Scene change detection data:
______
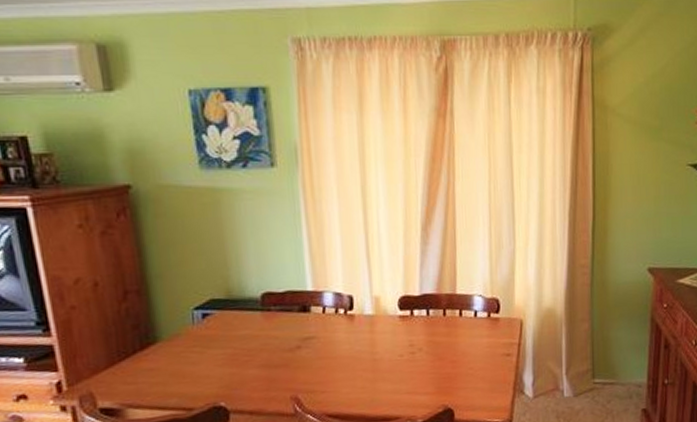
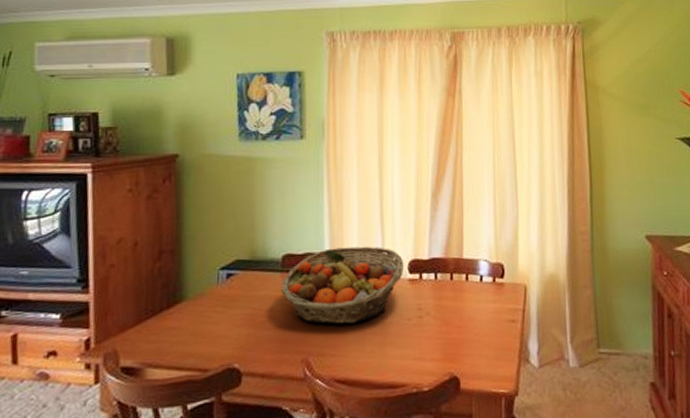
fruit basket: none [262,282,395,362] -> present [281,246,405,325]

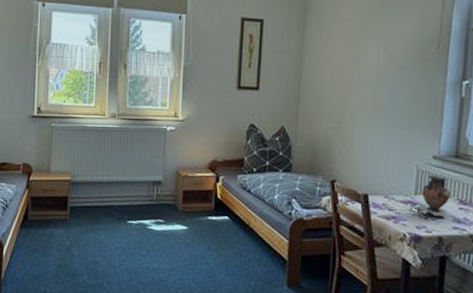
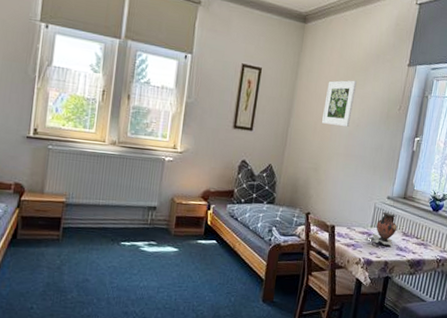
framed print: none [340,20,379,75] -> present [322,80,357,127]

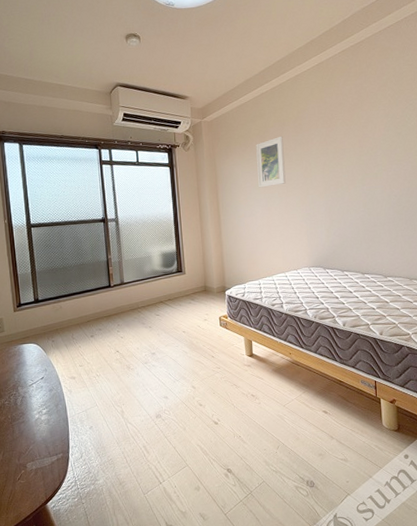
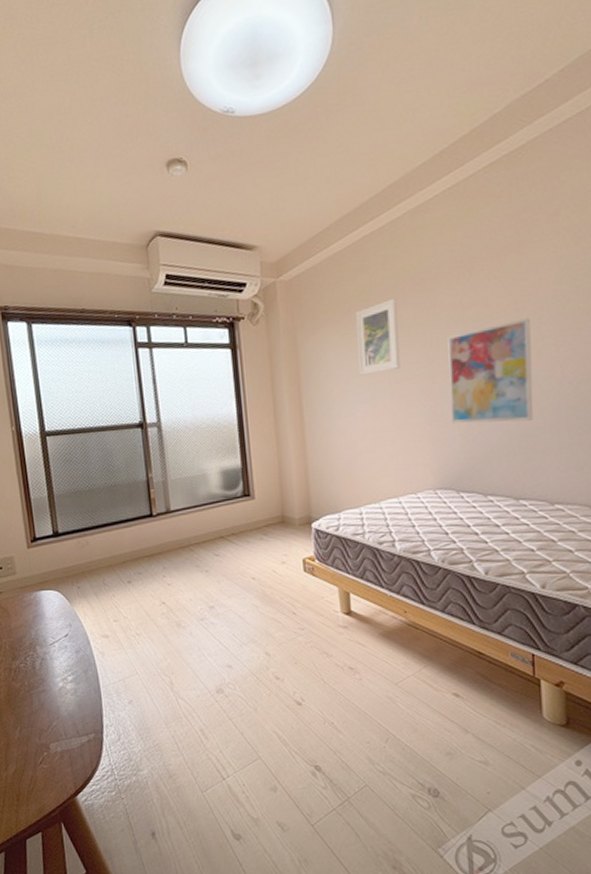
wall art: none [317,152,372,222] -> present [447,318,533,423]

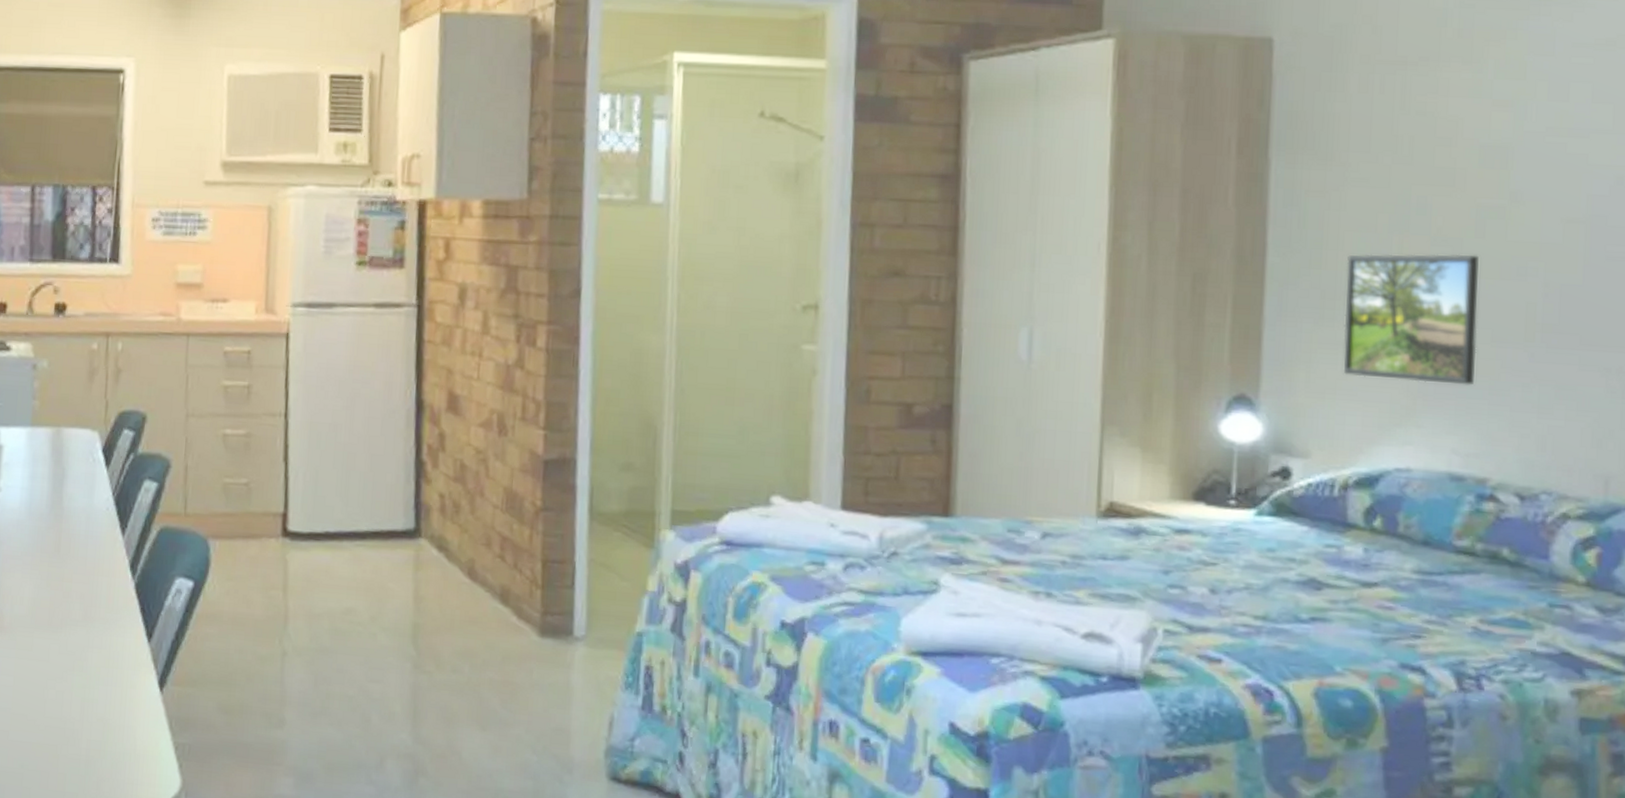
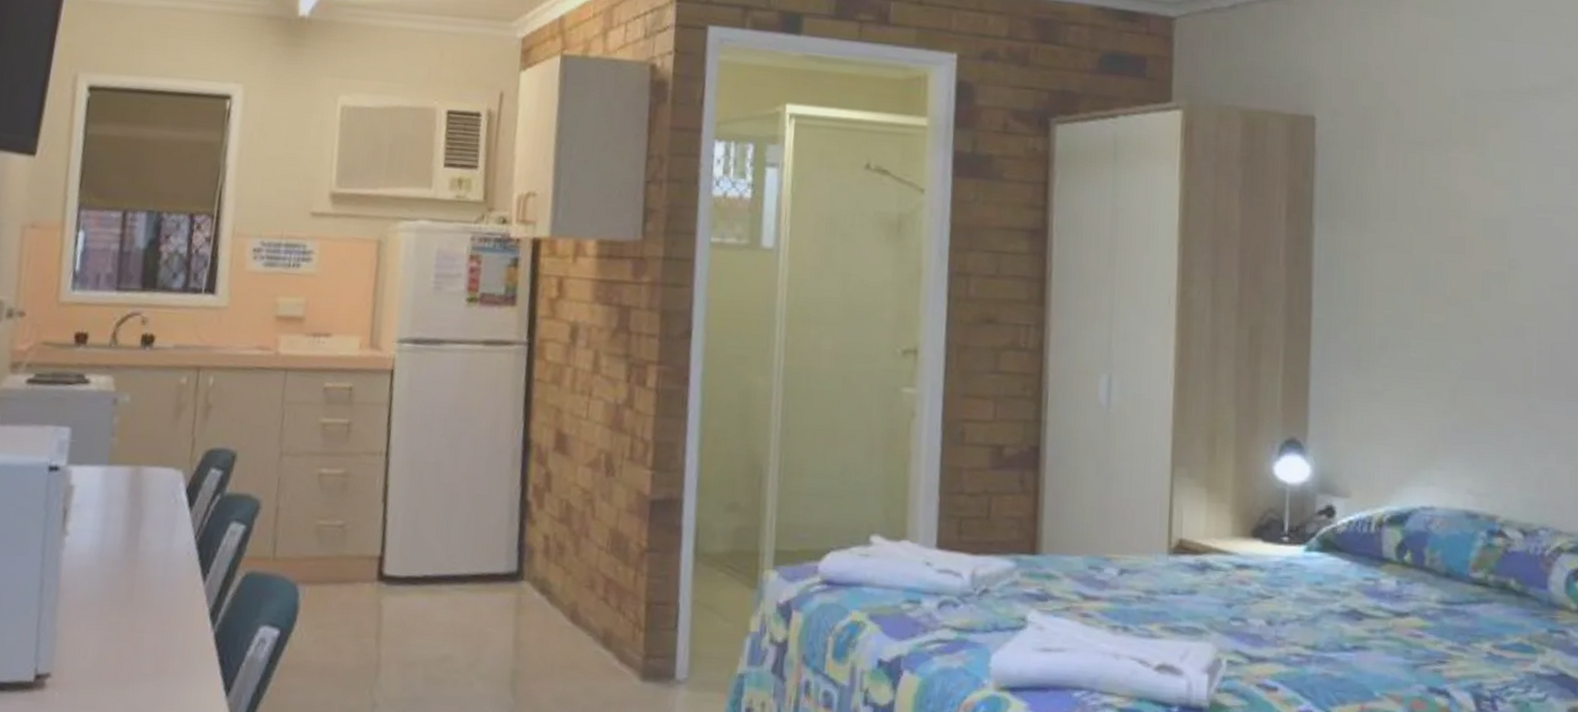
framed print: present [1343,254,1479,386] -> none [1377,312,1486,432]

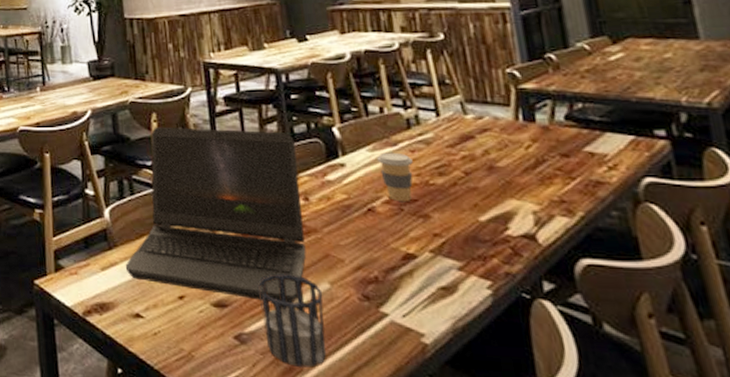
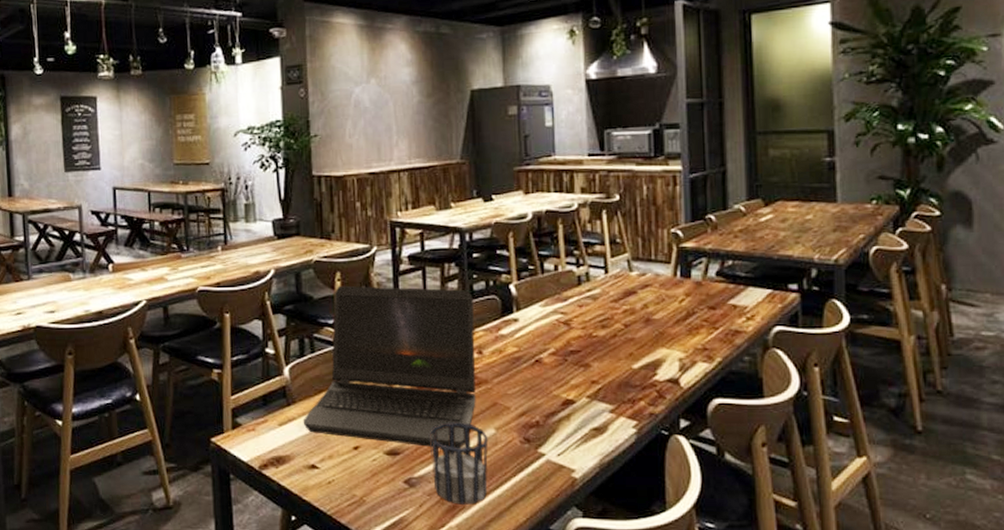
coffee cup: present [377,152,413,201] -> none [548,307,580,352]

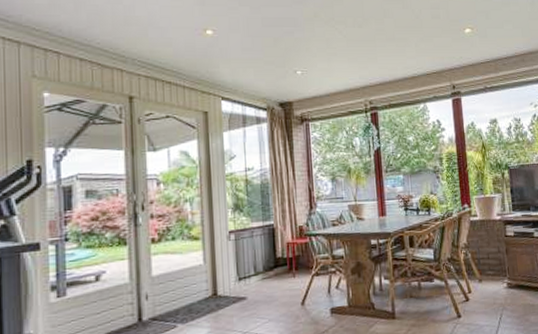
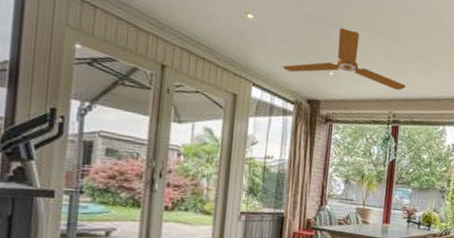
ceiling fan: none [248,25,377,79] -> present [282,27,406,91]

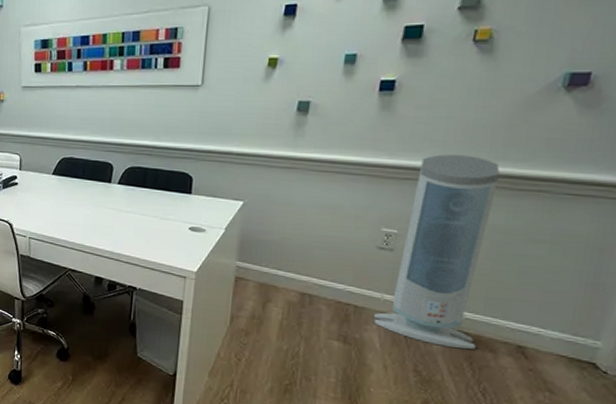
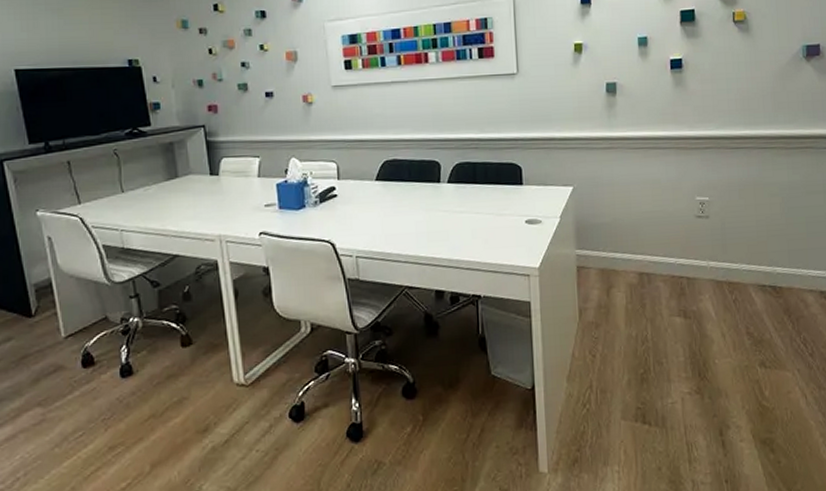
air purifier: present [373,154,500,350] -> none [704,121,790,304]

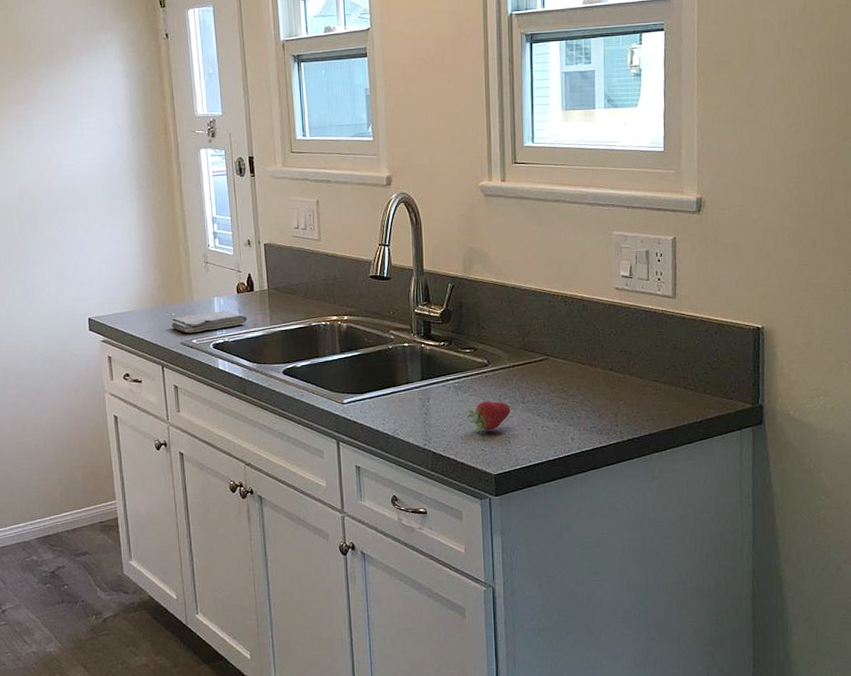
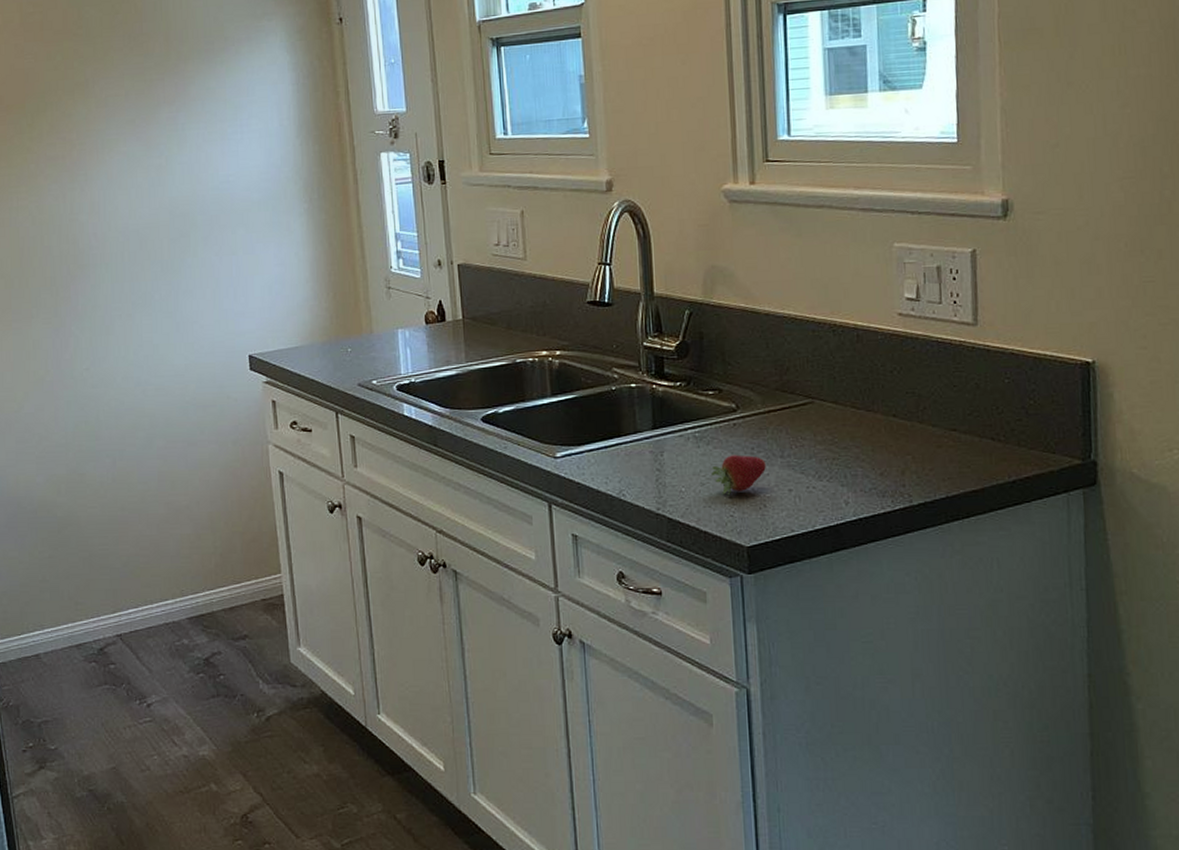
washcloth: present [171,310,248,333] -> none [346,345,439,373]

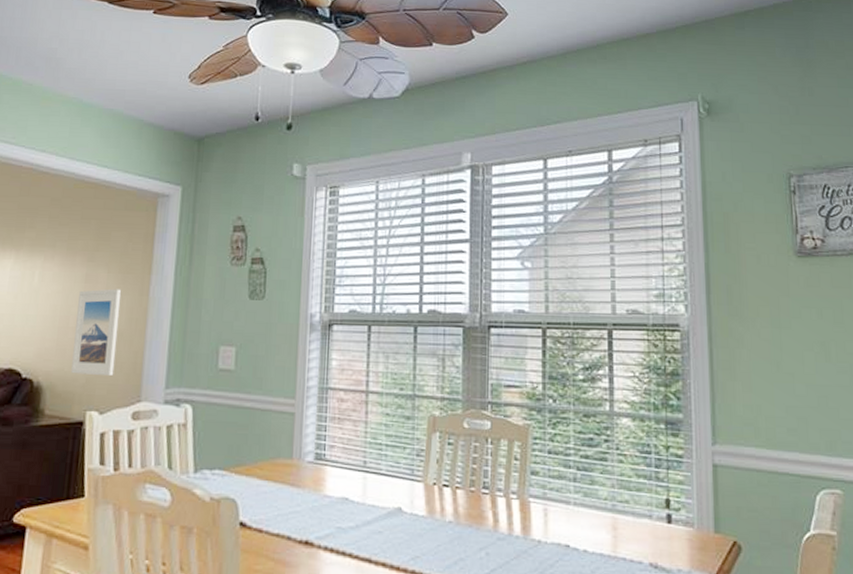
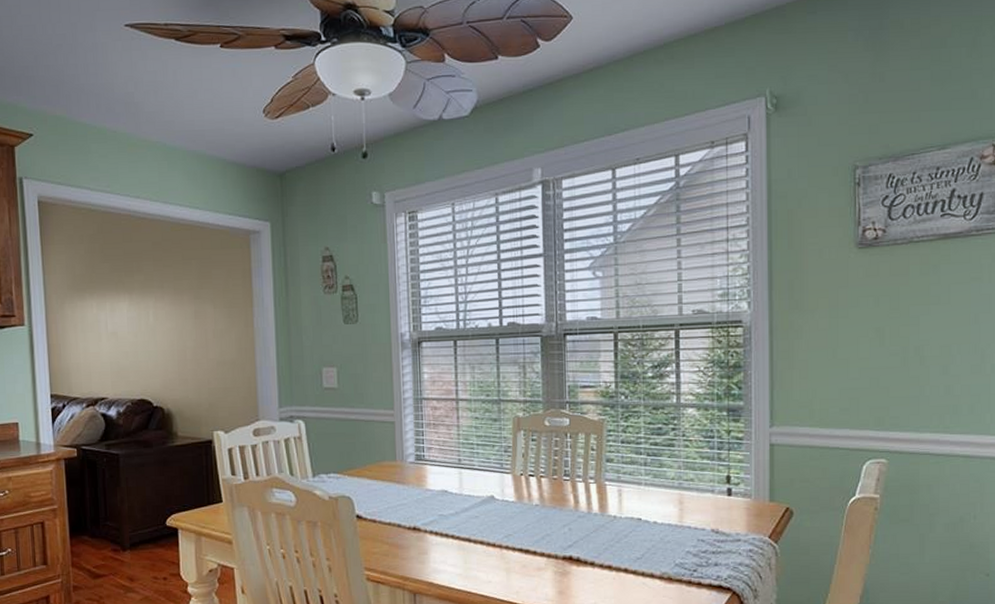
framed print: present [71,289,122,377] -> none [191,322,233,400]

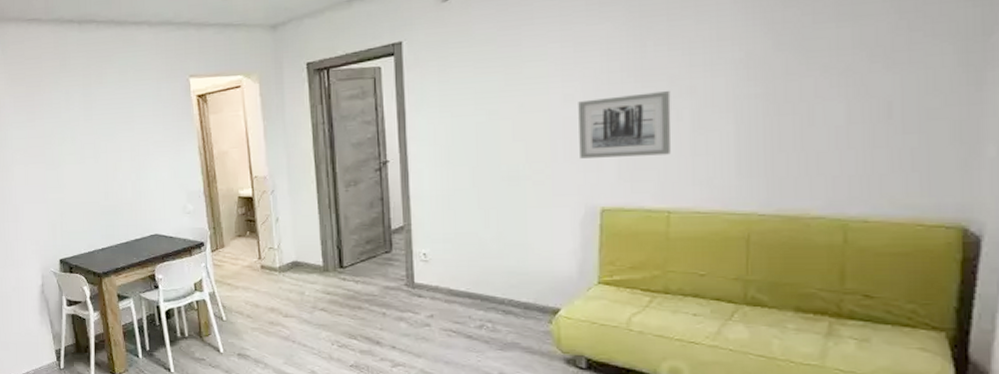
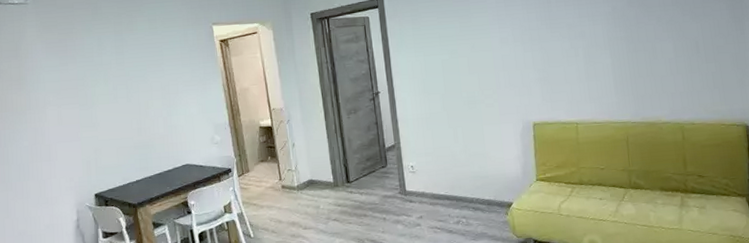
wall art: present [578,90,671,159] -> none [511,34,574,86]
______
Required work:
Starting at the line that contains "framed print: none" and ending at the final line of the data, reproduce each line exactly. Pictures stay out of the copy.

Answer space:
framed print: none [340,20,379,75] -> present [322,80,357,127]

wall art: none [317,152,372,222] -> present [447,318,533,423]

framed print: present [1343,254,1479,386] -> none [1377,312,1486,432]

coffee cup: present [377,152,413,201] -> none [548,307,580,352]

ceiling fan: none [248,25,377,79] -> present [282,27,406,91]

air purifier: present [373,154,500,350] -> none [704,121,790,304]

washcloth: present [171,310,248,333] -> none [346,345,439,373]

framed print: present [71,289,122,377] -> none [191,322,233,400]

wall art: present [578,90,671,159] -> none [511,34,574,86]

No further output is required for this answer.